Ces erreurs, qu'il serait aisé de défendre, et que je ne trouve pas encore si infécondes que je n'y retourne quelquefois, empoisonnaient mes tentatives. Tous mes préceptes, trop présents et trop définis, étaient aussi trop universels pour me servir dans aucune circonstance. Il faut tant d'années pour que les vérités que l'on s'est faites deviennent notre chair même!
Ainsi, au lieu de trouver en moi ces conditions, ces obstacles comparables à des forces extérieures, qui permettent que l'on avance contre son premier mouvement, je m'y heurtais à des chicanes mal disposées; et je me rendais à plaisir les choses plus difficiles qu'il eût dû sembler à de si jeunes regards qu'elles le fussent. Et je ne voyais de l'autre côté que velléités, possibilités, facilité dégoûtante: toute-une richesse involontaire, vaine comme celle des rêves, remuant et mêlant l'infini des choses usées.

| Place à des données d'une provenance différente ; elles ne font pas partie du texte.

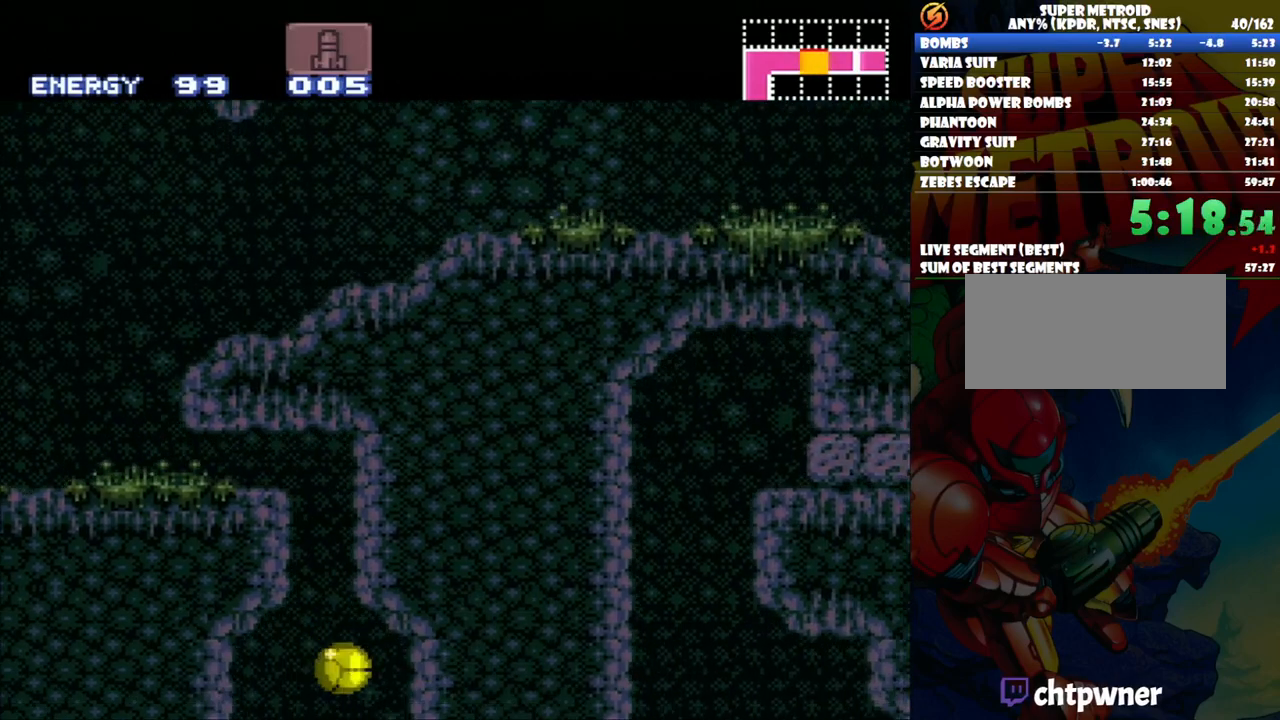
{"buttons": [], "events": [[83, "DPAD_RIGHT", "up"], [150, "DPAD_RIGHT", "down"], [283, "DPAD_RIGHT", "up"], [367, "DPAD_RIGHT", "down"], [483, "DPAD_RIGHT", "up"]]}
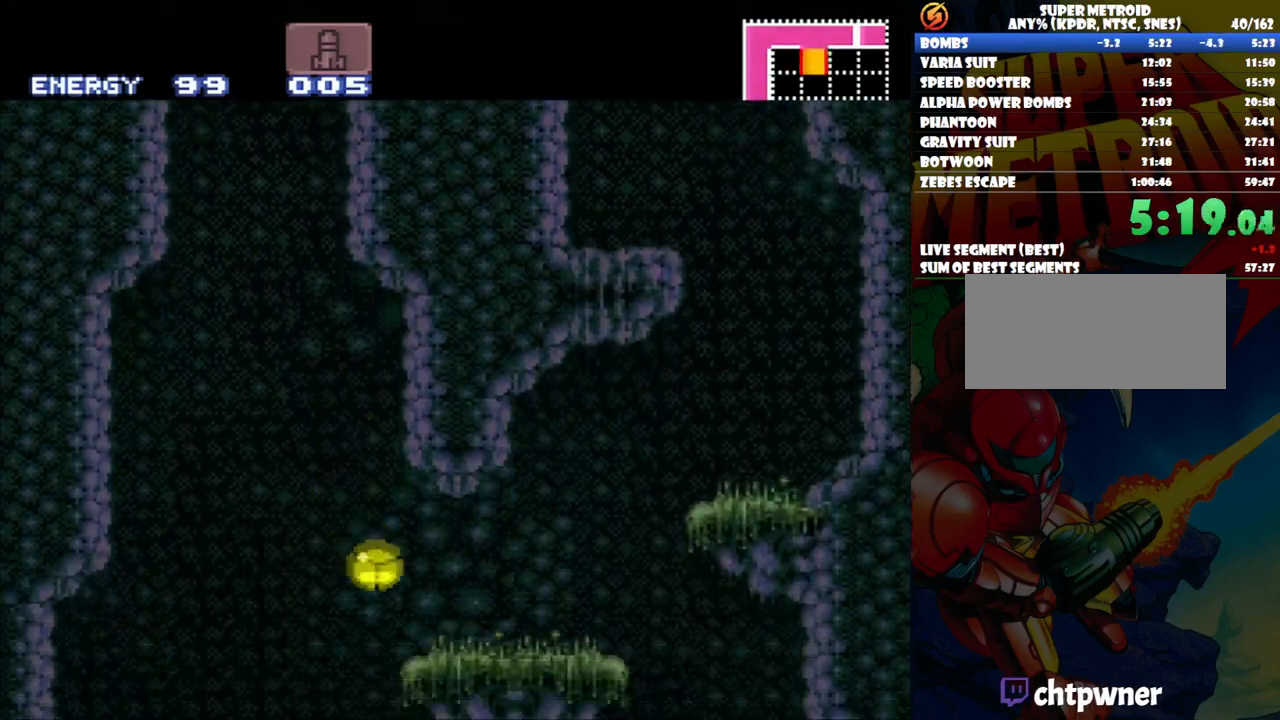
{"buttons": [], "events": []}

Si je commençais de jeter les dés sur un papier, je n'amenais que les mots témoins de l'impuissance de la pensée: génie, mystère, profond..., attributs qui conviennent au néant, renseignent moins sur leur sujet que sur la personne qui parle. J'avais beau chercher à me leurrer, cette politique mentale était courte: je répondais si promptement par mes sentences impitoyables à mes naissantes propositions, que la somme de mes échanges, dans chaque instant, était nulle.
Pour comble de malheur, j'adorais confusément, mais passionnément, la précision; je prétendais vaguement à la conduite de mes pensées.